AlphaGo is now 3-1 up in the series with a professional record, if you can call it that, of 9-1 including the 5-0 win against European champion Fan Hui last year. Lee's first win came after an engrossing game where AlphaGo played some baffling moves, prompting commentators to wonder whether they were mistakes or — as we've often seen this week — just unusual strategies that would come good in the end despite the inscrutable approach. (To humans, at least.).."

http://www.theverge.com/2016/3/13/11184328/alphago-deepmind-go-match-4-result
 
Here is a nice study.
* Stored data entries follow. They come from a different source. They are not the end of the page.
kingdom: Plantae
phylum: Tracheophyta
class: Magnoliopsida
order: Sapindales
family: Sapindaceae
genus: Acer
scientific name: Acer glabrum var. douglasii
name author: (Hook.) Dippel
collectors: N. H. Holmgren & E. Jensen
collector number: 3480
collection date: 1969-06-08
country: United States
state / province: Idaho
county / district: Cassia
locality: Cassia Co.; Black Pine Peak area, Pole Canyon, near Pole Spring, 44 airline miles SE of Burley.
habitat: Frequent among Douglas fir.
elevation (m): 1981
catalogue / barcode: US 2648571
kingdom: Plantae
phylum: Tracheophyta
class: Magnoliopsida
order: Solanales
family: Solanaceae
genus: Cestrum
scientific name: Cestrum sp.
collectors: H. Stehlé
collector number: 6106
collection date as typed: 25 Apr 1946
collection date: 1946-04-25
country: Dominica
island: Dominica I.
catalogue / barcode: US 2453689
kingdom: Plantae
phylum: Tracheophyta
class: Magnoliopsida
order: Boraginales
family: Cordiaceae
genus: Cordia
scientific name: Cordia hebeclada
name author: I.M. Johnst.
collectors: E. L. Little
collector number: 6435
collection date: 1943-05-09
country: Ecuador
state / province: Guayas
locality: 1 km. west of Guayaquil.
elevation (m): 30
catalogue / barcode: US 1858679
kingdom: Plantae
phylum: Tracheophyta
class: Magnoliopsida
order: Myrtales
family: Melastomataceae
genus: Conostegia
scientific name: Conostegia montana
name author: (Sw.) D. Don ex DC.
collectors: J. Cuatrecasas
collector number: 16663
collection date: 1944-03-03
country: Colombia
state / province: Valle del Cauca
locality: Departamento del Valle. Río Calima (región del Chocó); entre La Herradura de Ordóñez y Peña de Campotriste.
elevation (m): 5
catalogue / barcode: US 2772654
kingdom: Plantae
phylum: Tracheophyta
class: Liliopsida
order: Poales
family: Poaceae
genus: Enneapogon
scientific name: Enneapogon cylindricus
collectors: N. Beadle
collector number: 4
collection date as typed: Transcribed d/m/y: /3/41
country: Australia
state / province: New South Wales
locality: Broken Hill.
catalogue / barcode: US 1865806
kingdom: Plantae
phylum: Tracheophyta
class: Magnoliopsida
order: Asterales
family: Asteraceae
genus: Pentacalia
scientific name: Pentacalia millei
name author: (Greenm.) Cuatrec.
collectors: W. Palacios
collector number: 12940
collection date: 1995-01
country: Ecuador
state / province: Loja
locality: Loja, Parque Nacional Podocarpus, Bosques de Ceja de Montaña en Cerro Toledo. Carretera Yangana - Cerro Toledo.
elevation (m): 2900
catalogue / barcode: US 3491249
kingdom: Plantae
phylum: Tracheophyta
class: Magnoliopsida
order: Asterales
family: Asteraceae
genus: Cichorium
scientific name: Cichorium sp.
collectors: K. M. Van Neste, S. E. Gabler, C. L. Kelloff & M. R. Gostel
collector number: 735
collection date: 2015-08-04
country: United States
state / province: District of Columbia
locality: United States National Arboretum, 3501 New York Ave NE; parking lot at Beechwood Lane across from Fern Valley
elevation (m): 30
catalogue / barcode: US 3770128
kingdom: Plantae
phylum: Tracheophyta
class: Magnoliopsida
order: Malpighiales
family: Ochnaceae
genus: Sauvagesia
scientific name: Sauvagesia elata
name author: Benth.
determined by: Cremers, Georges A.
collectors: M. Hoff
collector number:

White pawns go up the board. White to move and achieve technical win (sequence of moves). Hint: Zugzwang.

study.gif
 
It is Magnus Carlsen vs Sergey Karjakin

Karjakin has never even been above 2800. I think he is going to find Magnus a handful. That said, he has little pressure since he is expected to lose. That monkey off an athletes back tends to bring out something extra in a player.

They meet each other in Norway chess in April. Most chess players tread lightly in games before important matches. But I think Karjakin has to give Magnus doubt and put lots of pressure on him right there and then. He has to get himself in the right psychological state from now on.